Skip to main content

Intro

Tokenization

Bubbleprompt's input handling uses the concept of tokenization to parse user input. This makes it easier to perform operations on specific parts of the user input. A common tokenization method is to split input on whitespace. For example, if the input is this is some text, the tokenized input would be ["this", " ", "is", " ", "some", " ", "text"]. Each word would be considered a word token and each space would be a delimiter token. Manipulating inputs in terms of tokens makes it easier to do common operations such as getting the current word under the cursor.

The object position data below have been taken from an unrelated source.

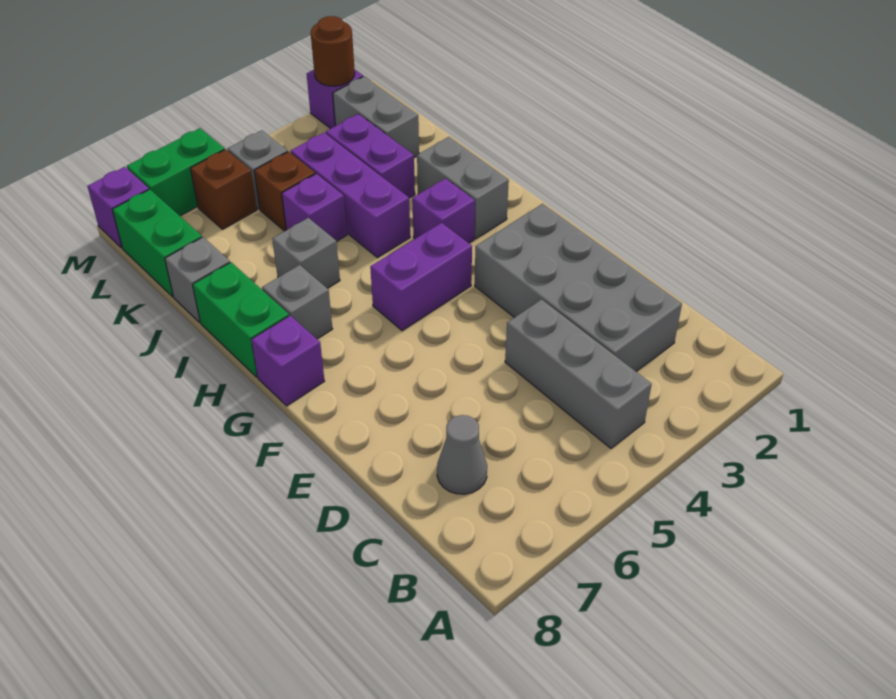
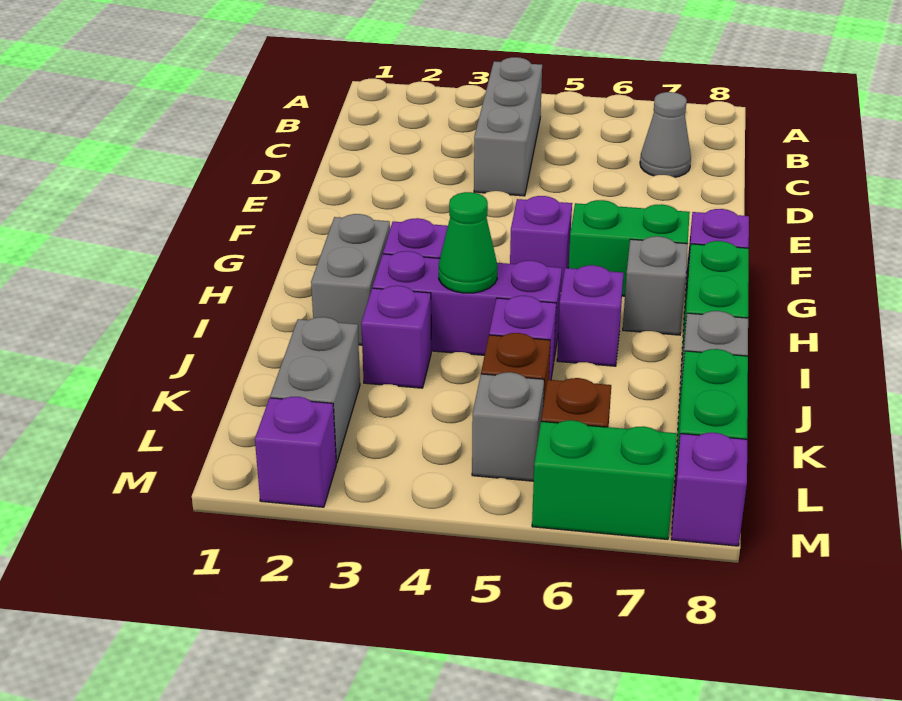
grey 2x4 brick [475,204,682,371] -> none
purple 1x2 brick [370,223,472,331] -> purple 1x1 brick [510,196,572,290]
none -> green 1x2 brick [569,200,690,296]
purple 1x3 brick [291,133,410,258] -> purple 1x3 brick turned to [373,251,562,358]
none -> green 1x1 cone [439,192,497,293]
grey 1x1 brick [272,218,340,288] -> purple 1x1 brick [557,265,624,366]
purple 1x2 brick [326,114,415,198] -> purple 1x1 brick [361,286,431,388]
brown 1x1 round brick [311,16,355,86] -> none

The above example could be handled by a simple strings.Split(str, " "), but what if we wanted to parse this is "some text" as ["this", " ", "is", " ", "some text"]? Something like this would be complicated to do using simple string manipulation. Instead we can use regex to define our tokens. A regex to define a token which either contains no whitespace or does contain whitespace only if it's enclosed by quotes could look like this: ("[^"]*"?)|[^\s]+. And a regex for whitespace delimiters would be \s+.

Under the hood, Bubbleprompt uses Participle to handle input tokenization. Defining these rules yourself can be complicated, which is why Bubbleprompt offers the Simple input for common uses like handling whitespace delimited tokens as described above.

If you need more control over your tokenization, you can use the Lexer input to define custom tokenization strategies.

Grammars and Parsing

Sometimes, operating on a simple structure like a list of tokens isn't enough if your app requires a more structured input. Take a simple CLI command for example. It contains a command, zero or more subcommands, zero or more arguments, and any number of short flags and long flags. Each of these components has unique meaning which would be difficult to parse with a list of tokens alone. For these use cases, you can define a custom grammar that represents your input structure.

For handling POSIX-style CLI input as described above, we provide the Command input. To implement custom grammars, you can use the Parser input.